RECORDS SUPPLIED below:
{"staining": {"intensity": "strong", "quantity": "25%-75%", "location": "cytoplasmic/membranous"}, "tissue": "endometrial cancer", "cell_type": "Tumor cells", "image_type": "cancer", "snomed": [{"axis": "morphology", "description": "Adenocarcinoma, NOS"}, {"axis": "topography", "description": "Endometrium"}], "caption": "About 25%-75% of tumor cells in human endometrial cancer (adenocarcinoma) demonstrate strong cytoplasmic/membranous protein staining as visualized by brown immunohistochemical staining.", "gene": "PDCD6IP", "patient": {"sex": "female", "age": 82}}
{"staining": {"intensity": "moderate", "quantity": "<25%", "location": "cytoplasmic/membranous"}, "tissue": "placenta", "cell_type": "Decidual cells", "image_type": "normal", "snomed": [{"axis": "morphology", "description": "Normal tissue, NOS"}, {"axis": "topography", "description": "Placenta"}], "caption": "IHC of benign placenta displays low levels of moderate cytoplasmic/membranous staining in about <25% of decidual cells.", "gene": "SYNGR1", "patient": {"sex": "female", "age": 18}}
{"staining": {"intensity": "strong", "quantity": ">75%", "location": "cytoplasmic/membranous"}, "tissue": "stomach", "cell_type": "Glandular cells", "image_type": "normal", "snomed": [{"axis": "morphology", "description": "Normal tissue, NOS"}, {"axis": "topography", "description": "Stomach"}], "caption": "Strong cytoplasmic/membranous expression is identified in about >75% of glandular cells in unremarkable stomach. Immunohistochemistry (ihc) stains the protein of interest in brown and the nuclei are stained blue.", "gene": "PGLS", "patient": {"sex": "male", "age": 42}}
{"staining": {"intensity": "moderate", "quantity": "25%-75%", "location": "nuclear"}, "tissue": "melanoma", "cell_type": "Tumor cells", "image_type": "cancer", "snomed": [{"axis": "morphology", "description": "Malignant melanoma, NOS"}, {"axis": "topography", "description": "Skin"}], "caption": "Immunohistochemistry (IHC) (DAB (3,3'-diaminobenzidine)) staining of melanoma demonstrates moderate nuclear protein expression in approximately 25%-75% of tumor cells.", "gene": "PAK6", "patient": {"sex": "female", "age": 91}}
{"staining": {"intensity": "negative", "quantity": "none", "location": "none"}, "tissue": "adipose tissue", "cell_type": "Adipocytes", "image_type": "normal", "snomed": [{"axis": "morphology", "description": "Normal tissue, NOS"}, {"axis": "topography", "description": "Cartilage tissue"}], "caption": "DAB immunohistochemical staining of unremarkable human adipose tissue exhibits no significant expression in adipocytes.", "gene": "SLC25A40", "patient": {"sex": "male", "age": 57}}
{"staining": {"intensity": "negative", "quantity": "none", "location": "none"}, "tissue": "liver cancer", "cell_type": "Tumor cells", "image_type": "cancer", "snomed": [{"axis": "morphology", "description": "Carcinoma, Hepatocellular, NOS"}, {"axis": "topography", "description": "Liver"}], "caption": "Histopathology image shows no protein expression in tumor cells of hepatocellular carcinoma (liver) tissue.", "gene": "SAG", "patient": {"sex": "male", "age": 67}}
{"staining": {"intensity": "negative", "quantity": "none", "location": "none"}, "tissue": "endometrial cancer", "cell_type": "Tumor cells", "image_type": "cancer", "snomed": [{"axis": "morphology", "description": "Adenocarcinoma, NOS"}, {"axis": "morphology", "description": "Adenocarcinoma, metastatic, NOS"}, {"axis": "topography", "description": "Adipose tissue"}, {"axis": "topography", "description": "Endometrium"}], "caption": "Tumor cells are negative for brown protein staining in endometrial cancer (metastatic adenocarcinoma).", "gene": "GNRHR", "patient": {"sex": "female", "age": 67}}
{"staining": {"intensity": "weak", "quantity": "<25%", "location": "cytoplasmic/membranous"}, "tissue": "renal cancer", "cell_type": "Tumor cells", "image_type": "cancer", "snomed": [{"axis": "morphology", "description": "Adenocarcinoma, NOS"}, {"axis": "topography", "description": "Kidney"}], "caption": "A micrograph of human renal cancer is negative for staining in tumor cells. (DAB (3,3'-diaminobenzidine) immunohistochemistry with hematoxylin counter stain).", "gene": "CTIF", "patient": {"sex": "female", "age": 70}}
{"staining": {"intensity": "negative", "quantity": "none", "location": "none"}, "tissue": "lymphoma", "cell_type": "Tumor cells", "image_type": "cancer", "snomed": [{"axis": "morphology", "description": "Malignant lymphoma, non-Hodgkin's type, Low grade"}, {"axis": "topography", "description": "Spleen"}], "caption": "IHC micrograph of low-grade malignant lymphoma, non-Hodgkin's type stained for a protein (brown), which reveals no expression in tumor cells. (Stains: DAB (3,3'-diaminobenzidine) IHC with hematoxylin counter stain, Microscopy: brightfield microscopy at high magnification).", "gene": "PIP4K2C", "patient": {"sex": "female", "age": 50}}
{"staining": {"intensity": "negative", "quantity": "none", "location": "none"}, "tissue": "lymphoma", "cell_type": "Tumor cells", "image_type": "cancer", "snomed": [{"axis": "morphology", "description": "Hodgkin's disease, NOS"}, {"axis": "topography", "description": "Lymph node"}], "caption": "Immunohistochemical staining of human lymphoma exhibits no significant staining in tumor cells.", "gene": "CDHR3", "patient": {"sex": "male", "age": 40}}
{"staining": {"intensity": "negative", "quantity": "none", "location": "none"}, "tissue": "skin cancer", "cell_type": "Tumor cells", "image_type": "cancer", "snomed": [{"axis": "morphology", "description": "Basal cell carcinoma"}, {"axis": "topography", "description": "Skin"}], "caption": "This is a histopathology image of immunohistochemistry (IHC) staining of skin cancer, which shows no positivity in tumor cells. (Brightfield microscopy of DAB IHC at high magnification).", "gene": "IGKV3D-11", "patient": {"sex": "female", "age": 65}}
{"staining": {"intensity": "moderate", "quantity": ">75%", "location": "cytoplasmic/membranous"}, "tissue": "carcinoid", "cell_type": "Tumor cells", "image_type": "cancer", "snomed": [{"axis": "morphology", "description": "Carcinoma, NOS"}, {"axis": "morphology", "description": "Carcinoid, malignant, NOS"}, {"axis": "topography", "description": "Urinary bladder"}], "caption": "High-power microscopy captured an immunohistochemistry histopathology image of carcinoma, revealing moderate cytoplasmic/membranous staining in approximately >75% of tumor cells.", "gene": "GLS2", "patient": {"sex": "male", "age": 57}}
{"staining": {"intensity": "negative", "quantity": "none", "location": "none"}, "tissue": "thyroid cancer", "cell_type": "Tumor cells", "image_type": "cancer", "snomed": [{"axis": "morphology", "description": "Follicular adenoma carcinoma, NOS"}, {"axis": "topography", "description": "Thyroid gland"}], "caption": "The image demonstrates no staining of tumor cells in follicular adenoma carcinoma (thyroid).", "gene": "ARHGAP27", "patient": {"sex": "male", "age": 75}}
End of RECORDS SUPPLIED.
• **TASK STATEMENT**: The whole listing above, restated word for word, is the required answer.

• **OUTPUT BELOW**:
{"staining": {"intensity": "strong", "quantity": "25%-75%", "location": "cytoplasmic/membranous"}, "tissue": "endometrial cancer", "cell_type": "Tumor cells", "image_type": "cancer", "snomed": [{"axis": "morphology", "description": "Adenocarcinoma, NOS"}, {"axis": "topography", "description": "Endometrium"}], "caption": "About 25%-75% of tumor cells in human endometrial cancer (adenocarcinoma) demonstrate strong cytoplasmic/membranous protein staining as visualized by brown immunohistochemical staining.", "gene": "PDCD6IP", "patient": {"sex": "female", "age": 82}}
{"staining": {"intensity": "moderate", "quantity": "<25%", "location": "cytoplasmic/membranous"}, "tissue": "placenta", "cell_type": "Decidual cells", "image_type": "normal", "snomed": [{"axis": "morphology", "description": "Normal tissue, NOS"}, {"axis": "topography", "description": "Placenta"}], "caption": "IHC of benign placenta displays low levels of moderate cytoplasmic/membranous staining in about <25% of decidual cells.", "gene": "SYNGR1", "patient": {"sex": "female", "age": 18}}
{"staining": {"intensity": "strong", "quantity": ">75%", "location": "cytoplasmic/membranous"}, "tissue": "stomach", "cell_type": "Glandular cells", "image_type": "normal", "snomed": [{"axis": "morphology", "description": "Normal tissue, NOS"}, {"axis": "topography", "description": "Stomach"}], "caption": "Strong cytoplasmic/membranous expression is identified in about >75% of glandular cells in unremarkable stomach. Immunohistochemistry (ihc) stains the protein of interest in brown and the nuclei are stained blue.", "gene": "PGLS", "patient": {"sex": "male", "age": 42}}
{"staining": {"intensity": "moderate", "quantity": "25%-75%", "location": "nuclear"}, "tissue": "melanoma", "cell_type": "Tumor cells", "image_type": "cancer", "snomed": [{"axis": "morphology", "description": "Malignant melanoma, NOS"}, {"axis": "topography", "description": "Skin"}], "caption": "Immunohistochemistry (IHC) (DAB (3,3'-diaminobenzidine)) staining of melanoma demonstrates moderate nuclear protein expression in approximately 25%-75% of tumor cells.", "gene": "PAK6", "patient": {"sex": "female", "age": 91}}
{"staining": {"intensity": "negative", "quantity": "none", "location": "none"}, "tissue": "adipose tissue", "cell_type": "Adipocytes", "image_type": "normal", "snomed": [{"axis": "morphology", "description": "Normal tissue, NOS"}, {"axis": "topography", "description": "Cartilage tissue"}], "caption": "DAB immunohistochemical staining of unremarkable human adipose tissue exhibits no significant expression in adipocytes.", "gene": "SLC25A40", "patient": {"sex": "male", "age": 57}}
{"staining": {"intensity": "negative", "quantity": "none", "location": "none"}, "tissue": "liver cancer", "cell_type": "Tumor cells", "image_type": "cancer", "snomed": [{"axis": "morphology", "description": "Carcinoma, Hepatocellular, NOS"}, {"axis": "topography", "description": "Liver"}], "caption": "Histopathology image shows no protein expression in tumor cells of hepatocellular carcinoma (liver) tissue.", "gene": "SAG", "patient": {"sex": "male", "age": 67}}
{"staining": {"intensity": "negative", "quantity": "none", "location": "none"}, "tissue": "endometrial cancer", "cell_type": "Tumor cells", "image_type": "cancer", "snomed": [{"axis": "morphology", "description": "Adenocarcinoma, NOS"}, {"axis": "morphology", "description": "Adenocarcinoma, metastatic, NOS"}, {"axis": "topography", "description": "Adipose tissue"}, {"axis": "topography", "description": "Endometrium"}], "caption": "Tumor cells are negative for brown protein staining in endometrial cancer (metastatic adenocarcinoma).", "gene": "GNRHR", "patient": {"sex": "female", "age": 67}}
{"staining": {"intensity": "weak", "quantity": "<25%", "location": "cytoplasmic/membranous"}, "tissue": "renal cancer", "cell_type": "Tumor cells", "image_type": "cancer", "snomed": [{"axis": "morphology", "description": "Adenocarcinoma, NOS"}, {"axis": "topography", "description": "Kidney"}], "caption": "A micrograph of human renal cancer is negative for staining in tumor cells. (DAB (3,3'-diaminobenzidine) immunohistochemistry with hematoxylin counter stain).", "gene": "CTIF", "patient": {"sex": "female", "age": 70}}
{"staining": {"intensity": "negative", "quantity": "none", "location": "none"}, "tissue": "lymphoma", "cell_type": "Tumor cells", "image_type": "cancer", "snomed": [{"axis": "morphology", "description": "Malignant lymphoma, non-Hodgkin's type, Low grade"}, {"axis": "topography", "description": "Spleen"}], "caption": "IHC micrograph of low-grade malignant lymphoma, non-Hodgkin's type stained for a protein (brown), which reveals no expression in tumor cells. (Stains: DAB (3,3'-diaminobenzidine) IHC with hematoxylin counter stain, Microscopy: brightfield microscopy at high magnification).", "gene": "PIP4K2C", "patient": {"sex": "female", "age": 50}}
{"staining": {"intensity": "negative", "quantity": "none", "location": "none"}, "tissue": "lymphoma", "cell_type": "Tumor cells", "image_type": "cancer", "snomed": [{"axis": "morphology", "description": "Hodgkin's disease, NOS"}, {"axis": "topography", "description": "Lymph node"}], "caption": "Immunohistochemical staining of human lymphoma exhibits no significant staining in tumor cells.", "gene": "CDHR3", "patient": {"sex": "male", "age": 40}}
{"staining": {"intensity": "negative", "quantity": "none", "location": "none"}, "tissue": "skin cancer", "cell_type": "Tumor cells", "image_type": "cancer", "snomed": [{"axis": "morphology", "description": "Basal cell carcinoma"}, {"axis": "topography", "description": "Skin"}], "caption": "This is a histopathology image of immunohistochemistry (IHC) staining of skin cancer, which shows no positivity in tumor cells. (Brightfield microscopy of DAB IHC at high magnification).", "gene": "IGKV3D-11", "patient": {"sex": "female", "age": 65}}
{"staining": {"intensity": "moderate", "quantity": ">75%", "location": "cytoplasmic/membranous"}, "tissue": "carcinoid", "cell_type": "Tumor cells", "image_type": "cancer", "snomed": [{"axis": "morphology", "description": "Carcinoma, NOS"}, {"axis": "morphology", "description": "Carcinoid, malignant, NOS"}, {"axis": "topography", "description": "Urinary bladder"}], "caption": "High-power microscopy captured an immunohistochemistry histopathology image of carcinoma, revealing moderate cytoplasmic/membranous staining in approximately >75% of tumor cells.", "gene": "GLS2", "patient": {"sex": "male", "age": 57}}
{"staining": {"intensity": "negative", "quantity": "none", "location": "none"}, "tissue": "thyroid cancer", "cell_type": "Tumor cells", "image_type": "cancer", "snomed": [{"axis": "morphology", "description": "Follicular adenoma carcinoma, NOS"}, {"axis": "topography", "description": "Thyroid gland"}], "caption": "The image demonstrates no staining of tumor cells in follicular adenoma carcinoma (thyroid).", "gene": "ARHGAP27", "patient": {"sex": "male", "age": 75}}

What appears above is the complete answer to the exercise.